### RECORDS

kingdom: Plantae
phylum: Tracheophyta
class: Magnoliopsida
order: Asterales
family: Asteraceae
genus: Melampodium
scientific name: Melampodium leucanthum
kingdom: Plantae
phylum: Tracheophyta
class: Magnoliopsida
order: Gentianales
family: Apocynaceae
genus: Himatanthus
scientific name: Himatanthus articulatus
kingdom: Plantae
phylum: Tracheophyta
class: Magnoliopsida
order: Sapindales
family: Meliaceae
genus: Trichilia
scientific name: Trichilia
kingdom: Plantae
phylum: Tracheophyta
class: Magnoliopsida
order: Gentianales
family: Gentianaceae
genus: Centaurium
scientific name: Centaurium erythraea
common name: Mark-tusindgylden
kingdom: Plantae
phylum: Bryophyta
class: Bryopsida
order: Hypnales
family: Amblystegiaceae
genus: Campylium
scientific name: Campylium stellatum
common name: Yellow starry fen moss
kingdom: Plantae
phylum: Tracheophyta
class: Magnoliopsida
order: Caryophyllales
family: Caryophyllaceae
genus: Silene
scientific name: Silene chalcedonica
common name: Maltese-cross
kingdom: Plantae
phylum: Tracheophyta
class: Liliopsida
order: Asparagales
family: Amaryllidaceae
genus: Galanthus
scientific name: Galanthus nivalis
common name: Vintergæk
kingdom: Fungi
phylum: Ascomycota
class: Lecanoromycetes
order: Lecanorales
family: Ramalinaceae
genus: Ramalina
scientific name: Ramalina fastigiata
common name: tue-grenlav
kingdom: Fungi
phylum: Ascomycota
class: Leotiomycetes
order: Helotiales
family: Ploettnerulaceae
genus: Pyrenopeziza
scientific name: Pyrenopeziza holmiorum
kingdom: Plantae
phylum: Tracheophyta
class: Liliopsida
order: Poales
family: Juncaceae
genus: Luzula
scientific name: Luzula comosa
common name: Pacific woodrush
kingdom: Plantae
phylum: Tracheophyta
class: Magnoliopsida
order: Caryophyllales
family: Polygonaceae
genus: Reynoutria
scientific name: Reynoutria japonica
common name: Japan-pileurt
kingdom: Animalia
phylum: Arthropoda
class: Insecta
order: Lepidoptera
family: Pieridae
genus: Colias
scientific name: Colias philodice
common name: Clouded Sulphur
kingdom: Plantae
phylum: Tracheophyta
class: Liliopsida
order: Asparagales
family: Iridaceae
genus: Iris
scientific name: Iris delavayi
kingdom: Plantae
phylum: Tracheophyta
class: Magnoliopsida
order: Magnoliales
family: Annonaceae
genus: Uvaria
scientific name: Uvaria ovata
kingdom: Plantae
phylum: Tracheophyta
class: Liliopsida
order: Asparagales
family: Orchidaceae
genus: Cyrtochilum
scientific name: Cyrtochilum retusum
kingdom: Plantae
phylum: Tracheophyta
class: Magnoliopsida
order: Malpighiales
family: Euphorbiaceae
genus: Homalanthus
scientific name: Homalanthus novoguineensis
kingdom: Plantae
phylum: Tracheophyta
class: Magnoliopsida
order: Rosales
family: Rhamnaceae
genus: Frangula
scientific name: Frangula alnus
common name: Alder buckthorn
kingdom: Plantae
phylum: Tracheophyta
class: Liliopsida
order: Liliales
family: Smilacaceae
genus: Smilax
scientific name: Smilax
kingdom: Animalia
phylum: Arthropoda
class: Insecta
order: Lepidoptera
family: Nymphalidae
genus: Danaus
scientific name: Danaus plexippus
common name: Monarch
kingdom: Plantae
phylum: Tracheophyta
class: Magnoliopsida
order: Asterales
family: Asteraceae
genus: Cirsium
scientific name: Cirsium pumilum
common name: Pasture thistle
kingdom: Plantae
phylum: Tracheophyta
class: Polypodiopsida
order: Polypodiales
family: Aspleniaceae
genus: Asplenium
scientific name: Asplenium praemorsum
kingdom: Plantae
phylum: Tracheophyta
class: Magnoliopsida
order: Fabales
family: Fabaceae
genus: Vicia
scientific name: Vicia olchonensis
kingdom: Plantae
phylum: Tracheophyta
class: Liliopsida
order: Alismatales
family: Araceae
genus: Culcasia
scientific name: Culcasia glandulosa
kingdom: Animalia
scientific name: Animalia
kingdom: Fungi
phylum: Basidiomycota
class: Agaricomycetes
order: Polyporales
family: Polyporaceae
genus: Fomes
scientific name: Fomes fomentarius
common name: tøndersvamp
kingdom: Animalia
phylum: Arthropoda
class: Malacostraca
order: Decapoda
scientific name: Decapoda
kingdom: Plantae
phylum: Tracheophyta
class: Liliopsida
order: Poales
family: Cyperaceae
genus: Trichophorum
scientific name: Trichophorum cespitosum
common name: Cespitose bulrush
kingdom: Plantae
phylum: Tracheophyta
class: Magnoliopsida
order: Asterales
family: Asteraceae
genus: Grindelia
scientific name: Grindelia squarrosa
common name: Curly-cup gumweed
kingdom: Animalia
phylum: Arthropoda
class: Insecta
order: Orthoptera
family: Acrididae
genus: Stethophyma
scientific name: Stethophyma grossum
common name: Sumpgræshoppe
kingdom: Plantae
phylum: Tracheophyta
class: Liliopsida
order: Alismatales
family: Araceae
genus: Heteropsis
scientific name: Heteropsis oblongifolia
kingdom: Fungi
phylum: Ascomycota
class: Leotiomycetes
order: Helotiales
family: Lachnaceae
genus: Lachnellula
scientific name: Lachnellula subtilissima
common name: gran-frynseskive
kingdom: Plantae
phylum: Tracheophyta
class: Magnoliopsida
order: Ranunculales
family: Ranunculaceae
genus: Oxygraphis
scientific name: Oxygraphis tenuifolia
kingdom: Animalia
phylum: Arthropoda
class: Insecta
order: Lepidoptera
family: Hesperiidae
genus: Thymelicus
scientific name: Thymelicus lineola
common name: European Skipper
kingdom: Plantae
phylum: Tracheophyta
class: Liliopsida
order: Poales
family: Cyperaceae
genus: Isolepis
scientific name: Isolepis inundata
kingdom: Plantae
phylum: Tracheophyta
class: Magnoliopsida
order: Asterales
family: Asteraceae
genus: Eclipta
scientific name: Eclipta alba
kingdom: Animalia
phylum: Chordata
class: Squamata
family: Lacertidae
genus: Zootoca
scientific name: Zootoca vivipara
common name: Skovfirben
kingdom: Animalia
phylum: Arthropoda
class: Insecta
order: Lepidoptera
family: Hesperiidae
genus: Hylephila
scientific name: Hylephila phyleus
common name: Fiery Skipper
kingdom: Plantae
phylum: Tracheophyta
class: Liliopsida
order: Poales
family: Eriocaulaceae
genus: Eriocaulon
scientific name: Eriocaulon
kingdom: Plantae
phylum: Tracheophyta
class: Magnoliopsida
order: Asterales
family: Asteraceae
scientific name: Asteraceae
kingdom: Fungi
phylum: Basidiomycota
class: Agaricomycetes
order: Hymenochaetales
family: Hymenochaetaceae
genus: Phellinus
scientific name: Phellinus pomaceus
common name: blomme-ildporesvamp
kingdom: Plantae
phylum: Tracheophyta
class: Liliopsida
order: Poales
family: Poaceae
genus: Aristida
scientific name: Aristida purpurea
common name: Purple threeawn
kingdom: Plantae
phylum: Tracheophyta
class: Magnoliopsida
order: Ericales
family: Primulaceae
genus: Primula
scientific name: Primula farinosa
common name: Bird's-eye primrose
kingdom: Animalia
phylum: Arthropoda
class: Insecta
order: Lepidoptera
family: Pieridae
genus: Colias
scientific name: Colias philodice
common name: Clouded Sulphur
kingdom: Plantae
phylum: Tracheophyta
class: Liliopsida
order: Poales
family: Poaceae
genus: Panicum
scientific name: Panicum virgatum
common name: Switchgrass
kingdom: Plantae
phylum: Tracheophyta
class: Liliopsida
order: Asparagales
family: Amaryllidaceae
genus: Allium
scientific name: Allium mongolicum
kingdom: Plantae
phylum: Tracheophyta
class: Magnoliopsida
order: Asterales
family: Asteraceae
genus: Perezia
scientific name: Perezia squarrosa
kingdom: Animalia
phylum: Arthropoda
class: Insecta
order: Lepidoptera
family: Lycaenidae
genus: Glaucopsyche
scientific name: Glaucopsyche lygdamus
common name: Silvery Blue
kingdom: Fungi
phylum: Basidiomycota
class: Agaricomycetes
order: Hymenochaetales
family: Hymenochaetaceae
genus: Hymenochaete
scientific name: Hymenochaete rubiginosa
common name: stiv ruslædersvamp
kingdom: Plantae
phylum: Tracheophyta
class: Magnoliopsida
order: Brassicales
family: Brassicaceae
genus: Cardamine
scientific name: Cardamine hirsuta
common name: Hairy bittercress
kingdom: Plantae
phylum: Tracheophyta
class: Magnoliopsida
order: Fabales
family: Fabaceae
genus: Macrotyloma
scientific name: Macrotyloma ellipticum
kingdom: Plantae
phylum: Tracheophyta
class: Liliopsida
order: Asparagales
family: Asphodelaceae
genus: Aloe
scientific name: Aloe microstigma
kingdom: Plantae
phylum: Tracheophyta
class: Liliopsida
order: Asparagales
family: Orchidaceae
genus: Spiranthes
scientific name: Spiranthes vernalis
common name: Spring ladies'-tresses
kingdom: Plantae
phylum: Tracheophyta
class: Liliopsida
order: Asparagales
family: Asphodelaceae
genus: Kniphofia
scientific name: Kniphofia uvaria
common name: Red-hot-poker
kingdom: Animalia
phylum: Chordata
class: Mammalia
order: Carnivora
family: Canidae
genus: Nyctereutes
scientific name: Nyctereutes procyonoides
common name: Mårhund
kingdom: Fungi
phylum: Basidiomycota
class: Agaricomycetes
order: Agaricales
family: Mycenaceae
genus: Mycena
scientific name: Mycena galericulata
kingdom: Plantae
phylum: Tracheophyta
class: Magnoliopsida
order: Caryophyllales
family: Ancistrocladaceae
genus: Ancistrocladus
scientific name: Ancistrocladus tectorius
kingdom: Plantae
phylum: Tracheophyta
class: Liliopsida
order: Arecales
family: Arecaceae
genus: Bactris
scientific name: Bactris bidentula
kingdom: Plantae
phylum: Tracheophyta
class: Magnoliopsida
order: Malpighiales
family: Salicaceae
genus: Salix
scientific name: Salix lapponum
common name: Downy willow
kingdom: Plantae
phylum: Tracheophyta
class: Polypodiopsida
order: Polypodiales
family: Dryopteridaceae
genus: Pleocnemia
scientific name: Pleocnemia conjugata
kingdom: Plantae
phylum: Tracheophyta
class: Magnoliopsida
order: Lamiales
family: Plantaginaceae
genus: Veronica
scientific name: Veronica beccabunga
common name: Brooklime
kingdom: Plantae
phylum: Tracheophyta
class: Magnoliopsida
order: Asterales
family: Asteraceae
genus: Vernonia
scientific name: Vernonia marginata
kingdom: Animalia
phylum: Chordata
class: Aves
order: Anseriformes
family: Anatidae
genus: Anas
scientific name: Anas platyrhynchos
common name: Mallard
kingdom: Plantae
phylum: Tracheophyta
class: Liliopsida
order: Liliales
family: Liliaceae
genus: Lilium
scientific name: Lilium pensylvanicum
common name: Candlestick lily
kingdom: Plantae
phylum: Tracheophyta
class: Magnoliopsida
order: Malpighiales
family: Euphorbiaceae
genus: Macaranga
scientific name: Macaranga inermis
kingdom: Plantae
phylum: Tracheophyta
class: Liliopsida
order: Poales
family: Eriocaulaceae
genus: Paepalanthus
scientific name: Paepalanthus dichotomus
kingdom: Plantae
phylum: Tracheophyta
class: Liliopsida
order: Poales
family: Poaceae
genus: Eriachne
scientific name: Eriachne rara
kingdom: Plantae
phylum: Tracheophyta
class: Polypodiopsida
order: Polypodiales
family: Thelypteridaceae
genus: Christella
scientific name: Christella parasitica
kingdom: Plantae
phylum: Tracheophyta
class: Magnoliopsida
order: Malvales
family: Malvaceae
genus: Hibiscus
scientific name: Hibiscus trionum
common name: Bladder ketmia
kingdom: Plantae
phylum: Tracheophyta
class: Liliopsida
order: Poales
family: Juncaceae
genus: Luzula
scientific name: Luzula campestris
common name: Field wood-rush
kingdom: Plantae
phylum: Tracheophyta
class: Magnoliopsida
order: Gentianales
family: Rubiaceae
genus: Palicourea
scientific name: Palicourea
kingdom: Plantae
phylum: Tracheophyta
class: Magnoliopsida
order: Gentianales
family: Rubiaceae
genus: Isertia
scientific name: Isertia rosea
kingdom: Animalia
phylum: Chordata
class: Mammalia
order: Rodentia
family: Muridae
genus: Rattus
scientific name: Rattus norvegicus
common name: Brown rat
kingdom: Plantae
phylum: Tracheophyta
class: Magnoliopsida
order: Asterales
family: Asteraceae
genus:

### SHORT TASK
Reproduce every line of the entries verbatim, from the first line through the line containing "class: Lecanoromycetes", with both ends included.

### ANSWER TO THIS PROBLEM
kingdom: Plantae
phylum: Tracheophyta
class: Magnoliopsida
order: Asterales
family: Asteraceae
genus: Melampodium
scientific name: Melampodium leucanthum
kingdom: Plantae
phylum: Tracheophyta
class: Magnoliopsida
order: Gentianales
family: Apocynaceae
genus: Himatanthus
scientific name: Himatanthus articulatus
kingdom: Plantae
phylum: Tracheophyta
class: Magnoliopsida
order: Sapindales
family: Meliaceae
genus: Trichilia
scientific name: Trichilia
kingdom: Plantae
phylum: Tracheophyta
class: Magnoliopsida
order: Gentianales
family: Gentianaceae
genus: Centaurium
scientific name: Centaurium erythraea
common name: Mark-tusindgylden
kingdom: Plantae
phylum: Bryophyta
class: Bryopsida
order: Hypnales
family: Amblystegiaceae
genus: Campylium
scientific name: Campylium stellatum
common name: Yellow starry fen moss
kingdom: Plantae
phylum: Tracheophyta
class: Magnoliopsida
order: Caryophyllales
family: Caryophyllaceae
genus: Silene
scientific name: Silene chalcedonica
common name: Maltese-cross
kingdom: Plantae
phylum: Tracheophyta
class: Liliopsida
order: Asparagales
family: Amaryllidaceae
genus: Galanthus
scientific name: Galanthus nivalis
common name: Vintergæk
kingdom: Fungi
phylum: Ascomycota
class: Lecanoromycetes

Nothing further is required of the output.